8.2.10 Installing and Configuring WireGuard VPN
WireGuard is a modern VPN protocol known for its high speed, simplicity, and strong cryptography. It’s an ideal choice for Ubuntu-based servers when you need a secure and easy-to-configure VPN solution.
Server Requirements
- A virtual server or dedicated server
- CPU: at least 1 core, RAM: 512 MB or more
- OS: Ubuntu 24.04 LTS
- Root or sudo access
- Free UDP port (default is 51820)
Installing WireGuard
First, update your system:
sudo apt update && sudo apt upgrade -y
Install WireGuard:
sudo apt install wireguard -y
WireGuard is built into the Linux kernel starting from version 5.6, so you don’t need DKMS or kernel upgrades.
Generating Keys
WireGuard uses a key pair: private and public. Generate them on the server:
wg genkey | tee /etc/wireguard/server_private.key | wg pubkey > /etc/wireguard/server_public.key
Set permissions:
chmod 600 /etc/wireguard/server_private.key
The public key will be used in client configurations.
Configuring WireGuard on the Server
Identify your network interface:
ip a
Create the configuration file:
sudo nano /etc/wireguard/wg0.conf
Example contents (replace <interface>
and <private server key>
):
[Interface]
Address = 10.0.0.1/24
PrivateKey = <private server key>
ListenPort = 51820
SaveConfig = true
# Allow traffic through the server
PostUp = iptables -A FORWARD -i %i -j ACCEPT; iptables -t nat -A POSTROUTING -o <interface> -j MASQUERADE
PostDown = iptables -D FORWARD -i %i -j ACCEPT; iptables -t nat -D POSTROUTING -o <interface> -j MASQUERADE
Enable IP forwarding:
echo "net.ipv4.ip_forward=1" | sudo tee -a /etc/sysctl.conf
echo "net.ipv6.conf.all.forwarding=1" | sudo tee -a /etc/sysctl.conf
sudo sysctl -p
Start WireGuard:
sudo systemctl start wg-quick@wg0.service
sudo systemctl enable wg-quick@wg0.service
Configuring the Firewall
ufw
sudo ufw allow 51820/udp
sudo ufw enable
iptables
iptables -I INPUT -p udp -m udp --dport 51820 -j ACCEPT
Adding a Client
Each client needs its own keys and IP address.
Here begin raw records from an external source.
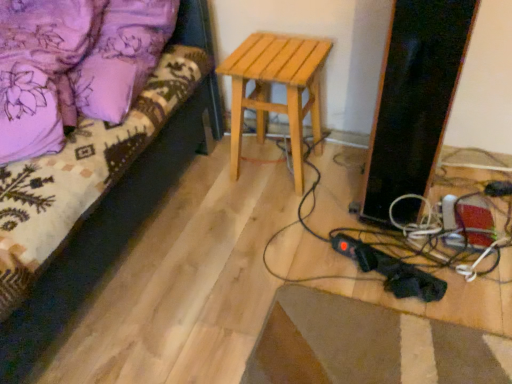
This screenshot has height=384, width=512. In order to click on vacant area situated below light brown wooden stool at center (from a real-world perspective) in this screenshot , I will do `click(272, 163)`.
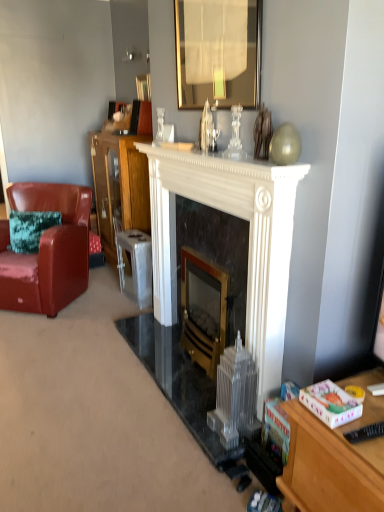
Question: In terms of width, does wooden cabinet at center look wider or thinner when compared to metallic silver stool at center?

Choices:
 (A) thin
 (B) wide

Answer: (B)

Question: Based on their positions, is wooden cabinet at center located to the left or right of metallic silver stool at center?

Choices:
 (A) right
 (B) left

Answer: (B)

Question: Which object is positioned closest to the wooden cabinet at center?

Choices:
 (A) white marble fireplace at center, the 2th fireplace in the right-to-left sequence
 (B) white marble fireplace at center
 (C) gold-framed mirror at upper center
 (D) black plastic remote control at lower right
 (E) glossy ceramic coffee cup at upper center

Answer: (B)

Question: Which of these objects is positioned farthest from the black plastic remote control at lower right?

Choices:
 (A) metallic gold picture frame at upper center
 (B) gold-framed mirror at upper center
 (C) white marble fireplace at center
 (D) wooden cabinet at center
 (E) white marble fireplace at center, acting as the 1th fireplace starting from the left

Answer: (D)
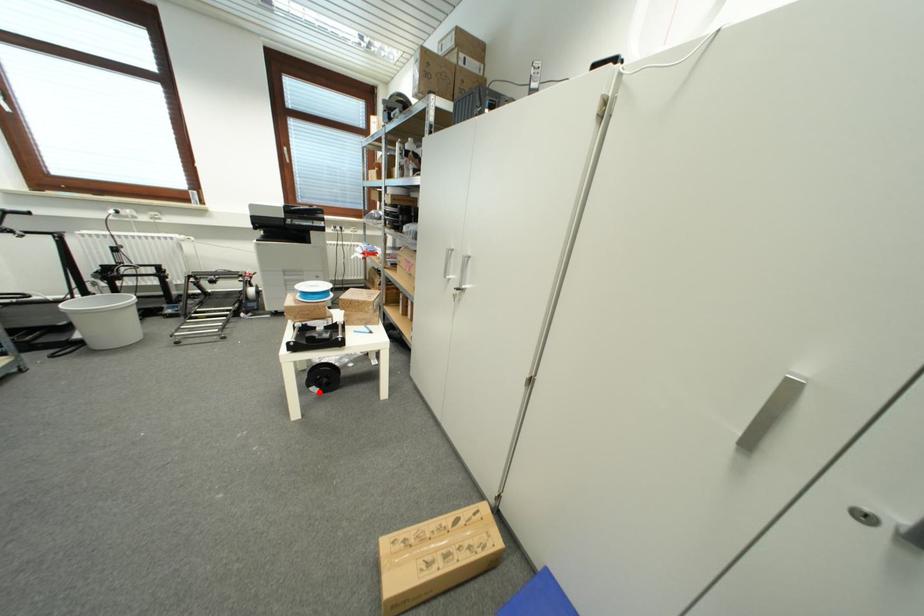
Run this on the client:
wg genkey | tee client1_private.key | wg pubkey > client1_public.key
Then add the client to the server using the generated client1_public.key
:
sudo wg set wg0 peer <client1_public_key> allowed-ips 10.0.0.2/32
Example Client Configuration
Save this as client.conf
and import it in the WireGuard app (Linux, Windows, Android, or iOS):
[Interface]
PrivateKey = <client1_private_key>
Address = 10.0.0.2/32
DNS = 1.1.1.1
[Peer]
PublicKey = <server_public_key>
Endpoint = <server_IP>:51820
AllowedIPs = 0.0.0.0/0, ::/0
PersistentKeepalive = 25
WireGuard on WSL2
WSL2 limitations:
- Avoid using
AllowedIPs = 0.0.0.0/0
— it may break connectivity. - Use
AllowedIPs = 10.0.0.0/24
— for VPN LAN only. - Internet traffic will still go through Windows, not the VPN.
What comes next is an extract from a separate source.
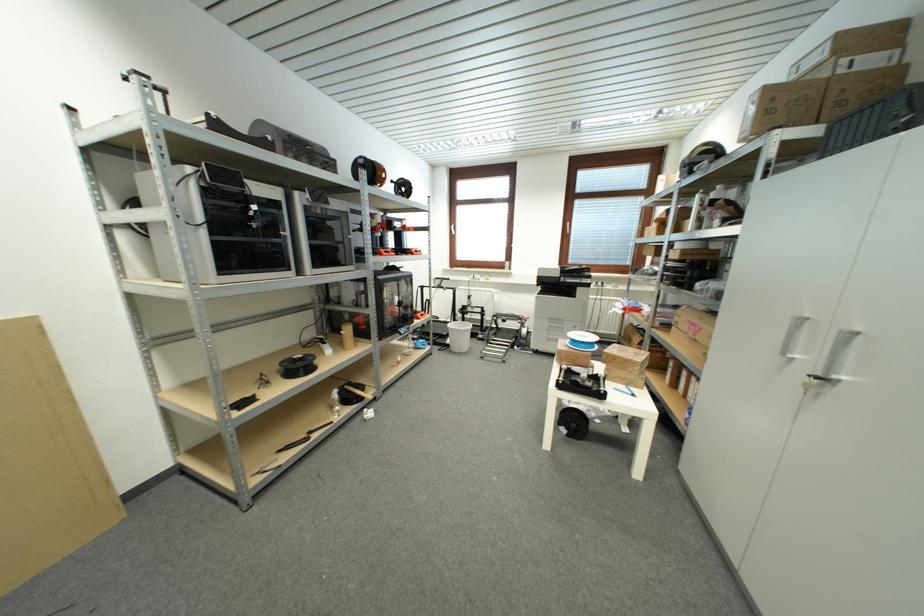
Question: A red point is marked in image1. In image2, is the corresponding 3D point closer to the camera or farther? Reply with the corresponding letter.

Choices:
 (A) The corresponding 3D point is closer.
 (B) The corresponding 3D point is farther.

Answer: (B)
Recommendation: For full VPN routing, use the official WireGuard for Windows.
Testing the Connection
Use these commands:
sudo wg
ping 10.0.0.1
curl ifconfig.me
Expected results:
sudo wg
shows active session;ping
replies from 10.0.0.1;curl
shows the server’s IP (if routed through VPN).